Xavi looked at me, over Pilar’s head.

‘Damn nuisance,’ he said, ‘our cars being in Girona.’ He thought for a few moments. ‘We could hire one,’ he suggested.

I checked my watch; it was ten minutes before seven. ‘By the time we get that sorted, we could be back up there. Besides, if we really are going as high as the road goes up in the mountains, I’d rather do it in your Range Rover than anything else. How long’s the drive?’

‘Two and a half hours minimum,’ Xavi replied, ‘probably more. This is Friday, remember, and there’s plenty of snow up there. The road will be busy with skiers.’

‘Okay,’ I declared. ‘We go back to Girona, pick up the cars, grab a few hours’ sleep at your place, then leave at sparrow-fart, about six o’clock, looking to get there for nine.’

We settled on that as a plan.

‘When you find Hector,’ Pilar asked, ‘what will you do? The police will want to talk to him about Battaglia.’
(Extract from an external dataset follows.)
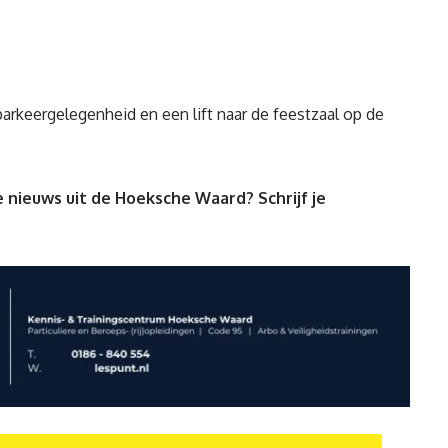
arkeergelegenheid en een lift naar de feestzaal op de
 nieuws uit de Hoeksche Waard? Schrijf je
‘So will I,’ Xavi said, ominously. He hadn’t forgotten that his younger colleague had been consorting with the enemy. ‘But that can wait. We will keep him right with the Mossos. Bob doesn’t believe they’ll have enough evidence to hold him, but if he needs a good lawyer I’ll find him one. You trust me to look after him, my dear; you look after Simon.’

We left her there in the family room. Outside, taxis were coming and going all the time; we hailed the first one that was free. I’d have settled for the train, but Xavi asked the driver if he’d take us to Girona. With the promise of a decent tip, he agreed.

‘The killer will have a twenty-four-hour head start on us, Bob,’ my friend pointed out, as soon as we were on the Ronda de Dalt, and heading north. ‘He could have found them already.’

‘You’re assuming that he’s heading in the same direction as us,’ I pointed out. ‘Jacob, poor bastard, took at least three hits before he talked . . . that’s assuming he did, and that the gunman didn’t simply get fed up and shoot him. He could have sent him south, east or west. But suppose it is the worst case, and he did give up Andorra, he doesn’t know about Roc Blau.’